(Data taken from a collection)
# # # # # # #

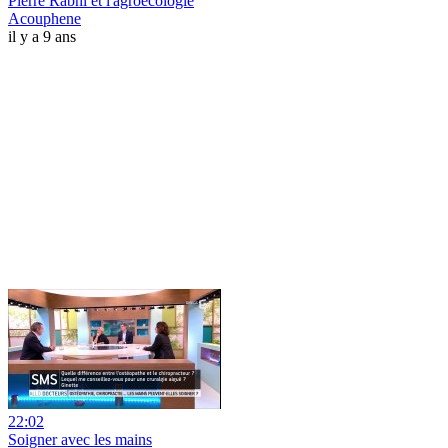
Pierre Rabhi et l'agroécologie
Acouphene
il y a 9 ans
22:02
Soigner avec les mains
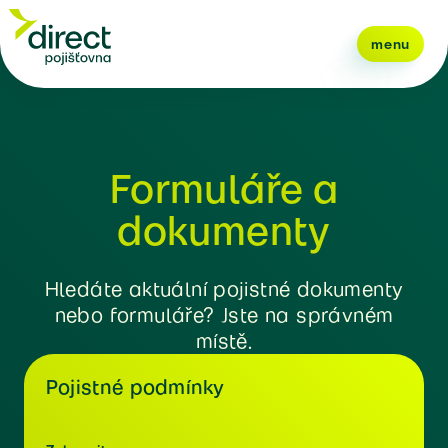
menu
Formuláře a
dokumenty
Hledáte aktuální pojistné dokumenty
nebo formuláře? Jste na správném
místě.
Pojistné podmínky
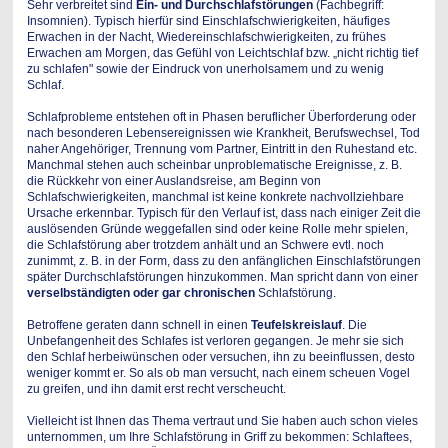
Sehr verbreitet sind
Ein- und Durchschlafstörungen
(Fachbegriff:
Insomnien). Typisch hierfür sind Einschlafschwierigkeiten, häufiges
Erwachen in der Nacht, Wiedereinschlafschwierigkeiten, zu frühes
Erwachen am Morgen, das Gefühl von Leichtschlaf bzw. „nicht richtig tief
zu schlafen" sowie der Eindruck von unerholsamem und zu wenig
Schlaf.
Schlafprobleme entstehen oft in Phasen beruflicher Überforderung oder
nach besonderen Lebensereignissen wie Krankheit, Berufswechsel, Tod
naher Angehöriger, Trennung vom Partner, Eintritt in den Ruhestand etc.
Manchmal stehen auch scheinbar unproblematische Ereignisse, z. B.
die Rückkehr von einer Auslandsreise, am Beginn von
Schlafschwierigkeiten, manchmal ist keine konkrete nachvollziehbare
Ursache erkennbar. Typisch für den Verlauf ist, dass nach einiger Zeit die
auslösenden Gründe weggefallen sind oder keine Rolle mehr spielen,
die Schlafstörung aber trotzdem anhält und an Schwere evtl. noch
zunimmt, z. B. in der Form, dass zu den anfänglichen Einschlafstörungen
später Durchschlafstörungen hinzukommen. Man spricht dann von einer
verselbständigten oder gar chronischen
Schlafstörung.
Betroffene geraten dann schnell in einen
Teufelskreislauf
. Die
Unbefangenheit des Schlafes ist verloren gegangen. Je mehr sie sich
den Schlaf herbeiwünschen oder versuchen, ihn zu beeinflussen, desto
weniger kommt er. So als ob man versucht, nach einem scheuen Vogel
zu greifen, und ihn damit erst recht verscheucht.
Vielleicht ist Ihnen das Thema vertraut und Sie haben auch schon vieles
unternommen, um Ihre Schlafstörung in Griff zu bekommen: Schlaftees,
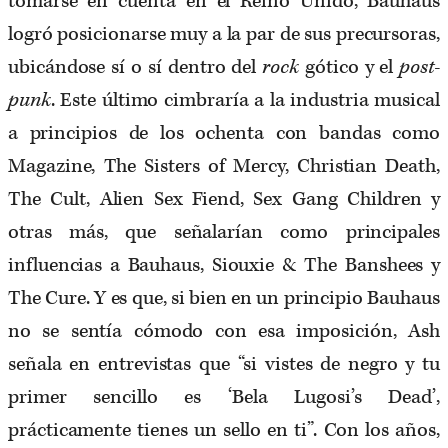
tomarse en cuenta en el Reino Unido, Bauhaus
logró posicionarse muy a la par de sus precursoras,
ubicándose sí o sí dentro del
rock
gótico y el
post-
punk
. Este último cimbraría a la industria musical
a principios de los ochenta con bandas como
Magazine, The Sisters of Mercy, Christian Death,
The Cult, Alien Sex Fiend, Sex Gang Children y
otras más, que señalarían como principales
influencias a Bauhaus, Siouxie & The Banshees y
The Cure. Y es que, si bien en un principio Bauhaus
no se sentía cómodo con esa imposición, Ash
señala en entrevistas que “si vistes de negro y tu
primer sencillo es ‘Bela Lugosi’s Dead’,
prácticamente tienes un sello en ti”. Con los años,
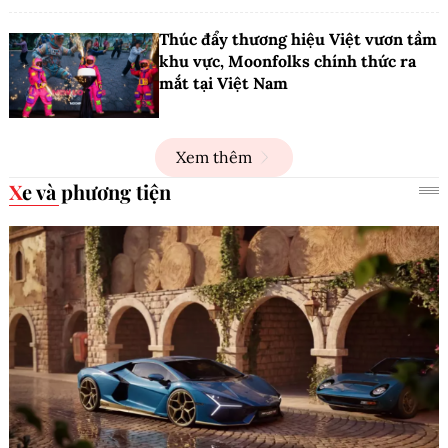
Thúc đẩy thương hiệu Việt vươn tầm
khu vực, Moonfolks chính thức ra
mắt tại Việt Nam
Xem thêm
Xe và phương tiện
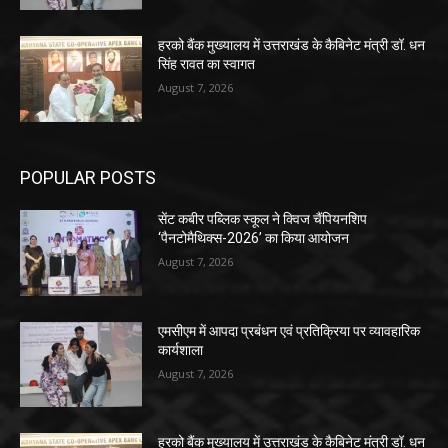
हरको बैंक मुख्यालय में उत्तराखंड के कैबिनेट मंत्री डॉ. धन
सिंह रावत का स्वागत
August 7, 2026
POPULAR POSTS
सेंट कबीर पब्लिक स्कूल ने क्विज चैंपियनशिप
‘पैनटोमैथिक्स-2026’ का किया आयोजन
August 7, 2026
एमसीएम में आपदा प्रबंधन एवं प्रतिक्रिया पर व्यावहारिक
कार्यशाला
August 7, 2026
हरको बैंक मुख्यालय में उत्तराखंड के कैबिनेट मंत्री डॉ. धन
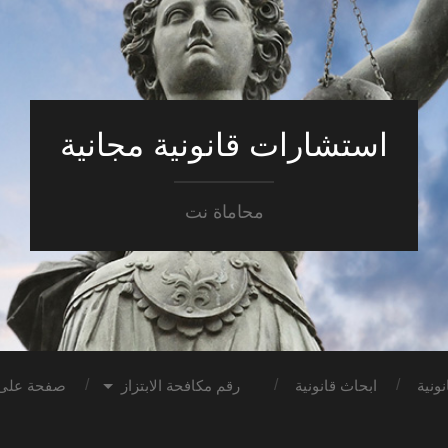
استشارات قانونية مجانية
محاماة نت
ونية
ابحاث قانونية
رقم مكافحة الابتزاز
صفحة على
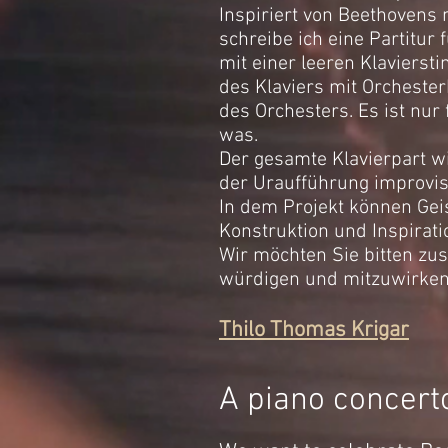
Inspiriert von Beethovens
schreibe ich eine Partitur
mit einer leeren Klavierst
des Klaviers mit Orchester
des Orchesters. Es ist nur 
was.
Der gesamte Klavierpart wi
der Uraufführung improvis
In dem Projekt können Geis
Konstruktion und Inspirat
Wir möchten Sie bitten z
würdigen und mitzuwirken 
Thilo Thomas Krigar
A piano concert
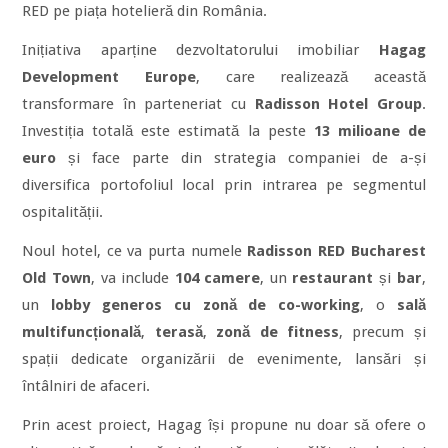
RED pe piața hotelieră din România.
Inițiativa aparține dezvoltatorului imobiliar
Hagag
Development Europe
, care realizează această
transformare în parteneriat cu
Radisson Hotel Group
.
Investiția totală este estimată la peste
13 milioane de
euro
și face parte din strategia companiei de a-și
diversifica portofoliul local prin intrarea pe segmentul
ospitalității.
Noul hotel, ce va purta numele
Radisson RED Bucharest
Old Town
, va include
104 camere
, un
restaurant
și
bar
,
un
lobby generos cu zonă de co-working
, o
sală
multifuncțională
,
terasă
,
zonă de fitness
, precum și
spații dedicate organizării de evenimente, lansări și
întâlniri de afaceri.
Prin acest proiect, Hagag își propune nu doar să ofere o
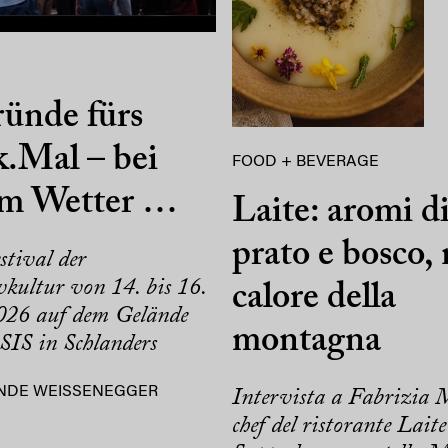
ünde fürs
.Mal – bei
FOOD + BEVERAGE
em Wetter …
Laite: aromi d
prato e bosco, 
stival der
kultur von 14. bis 16.
calore della
26 auf dem Gelände
montagna
SIS in Schlanders
NDE WEISSENEGGER
Intervista a Fabrizia 
chef del ristorante Laite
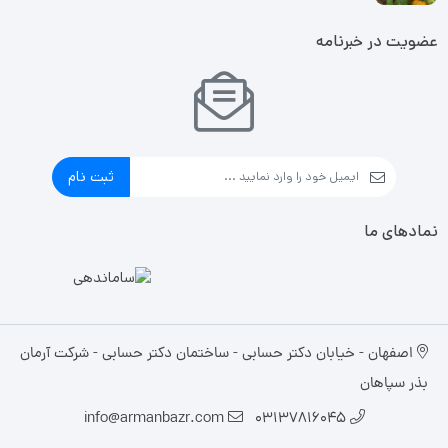
عضویت در خبرنامه
ثبت نام
نمادهای ما
اصفهان - خیابان دکتر حسابی - ساختمان دکتر حسابی - شرکت آرمان
بذر سپاهان
info@armanbazr.com
03137816045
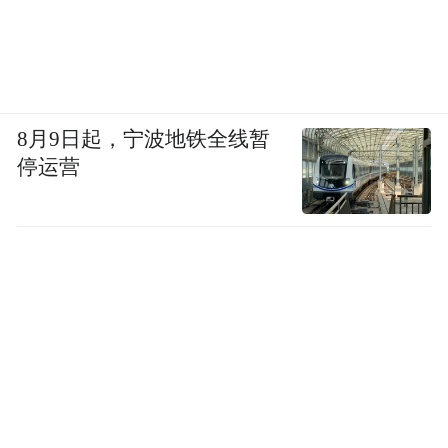
8月9日起，宁波地铁全线暂
停运营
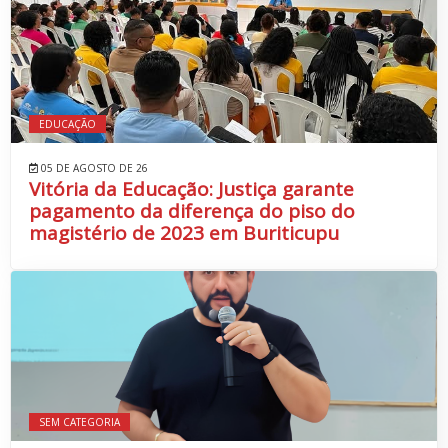
EDUCAÇÃO
05 DE AGOSTO DE 26
Vitória da Educação: Justiça garante
pagamento da diferença do piso do
magistério de 2023 em Buriticupu
SEM CATEGORIA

# # # # # # #

- TO DO
Return the text of every record above word for word, leaving out the pictures.

- SOLUTION FOR THIS EXERCISE
Pierre Rabhi et l'agroécologie
Acouphene
il y a 9 ans
22:02
Soigner avec les mains
menu
Formuláře a
dokumenty
Hledáte aktuální pojistné dokumenty
nebo formuláře? Jste na správném
místě.
Pojistné podmínky
Sehr verbreitet sind
Ein- und Durchschlafstörungen
(Fachbegriff:
Insomnien). Typisch hierfür sind Einschlafschwierigkeiten, häufiges
Erwachen in der Nacht, Wiedereinschlafschwierigkeiten, zu frühes
Erwachen am Morgen, das Gefühl von Leichtschlaf bzw. „nicht richtig tief
zu schlafen" sowie der Eindruck von unerholsamem und zu wenig
Schlaf.
Schlafprobleme entstehen oft in Phasen beruflicher Überforderung oder
nach besonderen Lebensereignissen wie Krankheit, Berufswechsel, Tod
naher Angehöriger, Trennung vom Partner, Eintritt in den Ruhestand etc.
Manchmal stehen auch scheinbar unproblematische Ereignisse, z. B.
die Rückkehr von einer Auslandsreise, am Beginn von
Schlafschwierigkeiten, manchmal ist keine konkrete nachvollziehbare
Ursache erkennbar. Typisch für den Verlauf ist, dass nach einiger Zeit die
auslösenden Gründe weggefallen sind oder keine Rolle mehr spielen,
die Schlafstörung aber trotzdem anhält und an Schwere evtl. noch
zunimmt, z. B. in der Form, dass zu den anfänglichen Einschlafstörungen
später Durchschlafstörungen hinzukommen. Man spricht dann von einer
verselbständigten oder gar chronischen
Schlafstörung.
Betroffene geraten dann schnell in einen
Teufelskreislauf
. Die
Unbefangenheit des Schlafes ist verloren gegangen. Je mehr sie sich
den Schlaf herbeiwünschen oder versuchen, ihn zu beeinflussen, desto
weniger kommt er. So als ob man versucht, nach einem scheuen Vogel
zu greifen, und ihn damit erst recht verscheucht.
Vielleicht ist Ihnen das Thema vertraut und Sie haben auch schon vieles
unternommen, um Ihre Schlafstörung in Griff zu bekommen: Schlaftees,
tomarse en cuenta en el Reino Unido, Bauhaus
logró posicionarse muy a la par de sus precursoras,
ubicándose sí o sí dentro del
rock
gótico y el
post-
punk
. Este último cimbraría a la industria musical
a principios de los ochenta con bandas como
Magazine, The Sisters of Mercy, Christian Death,
The Cult, Alien Sex Fiend, Sex Gang Children y
otras más, que señalarían como principales
influencias a Bauhaus, Siouxie & The Banshees y
The Cure. Y es que, si bien en un principio Bauhaus
no se sentía cómodo con esa imposición, Ash
señala en entrevistas que “si vistes de negro y tu
primer sencillo es ‘Bela Lugosi’s Dead’,
prácticamente tienes un sello en ti”. Con los años,
Thúc đẩy thương hiệu Việt vươn tầm
khu vực, Moonfolks chính thức ra
mắt tại Việt Nam
Xem thêm
Xe và phương tiện
हरको बैंक मुख्यालय में उत्तराखंड के कैबिनेट मंत्री डॉ. धन
सिंह रावत का स्वागत
August 7, 2026
POPULAR POSTS
सेंट कबीर पब्लिक स्कूल ने क्विज चैंपियनशिप
‘पैनटोमैथिक्स-2026’ का किया आयोजन
August 7, 2026
एमसीएम में आपदा प्रबंधन एवं प्रतिक्रिया पर व्यावहारिक
कार्यशाला
August 7, 2026
हरको बैंक मुख्यालय में उत्तराखंड के कैबिनेट मंत्री डॉ. धन
استشارات قانونية مجانية
محاماة نت
ونية
ابحاث قانونية
رقم مكافحة الابتزاز
صفحة على
Inspiriert von Beethovens
schreibe ich eine Partitur
mit einer leeren Klavierst
des Klaviers mit Orchester
des Orchesters. Es ist nur 
was.
Der gesamte Klavierpart wi
der Uraufführung improvis
In dem Projekt können Geis
Konstruktion und Inspirat
Wir möchten Sie bitten z
würdigen und mitzuwirken 
Thilo Thomas Krigar
A piano concert
RED pe piața hotelieră din România.
Inițiativa aparține dezvoltatorului imobiliar
Hagag
Development Europe
, care realizează această
transformare în parteneriat cu
Radisson Hotel Group
.
Investiția totală este estimată la peste
13 milioane de
euro
și face parte din strategia companiei de a-și
diversifica portofoliul local prin intrarea pe segmentul
ospitalității.
Noul hotel, ce va purta numele
Radisson RED Bucharest
Old Town
, va include
104 camere
, un
restaurant
și
bar
,
un
lobby generos cu zonă de co-working
, o
sală
multifuncțională
,
terasă
,
zonă de fitness
, precum și
spații dedicate organizării de evenimente, lansări și
întâlniri de afaceri.
Prin acest proiect, Hagag își propune nu doar să ofere o
ünde fürs
.Mal – bei
FOOD + BEVERAGE
em Wetter …
Laite: aromi d
prato e bosco, 
stival der
kultur von 14. bis 16.
calore della
26 auf dem Gelände
montagna
SIS in Schlanders
NDE WEISSENEGGER
Intervista a Fabrizia 
chef del ristorante Laite
عضویت در خبرنامه
ثبت نام
نمادهای ما
اصفهان - خیابان دکتر حسابی - ساختمان دکتر حسابی - شرکت آرمان
بذر سپاهان
info@armanbazr.com
03137816045
8月9日起，宁波地铁全线暂
停运营
EDUCAÇÃO
05 DE AGOSTO DE 26
Vitória da Educação: Justiça garante
pagamento da diferença do piso do
magistério de 2023 em Buriticupu
SEM CATEGORIA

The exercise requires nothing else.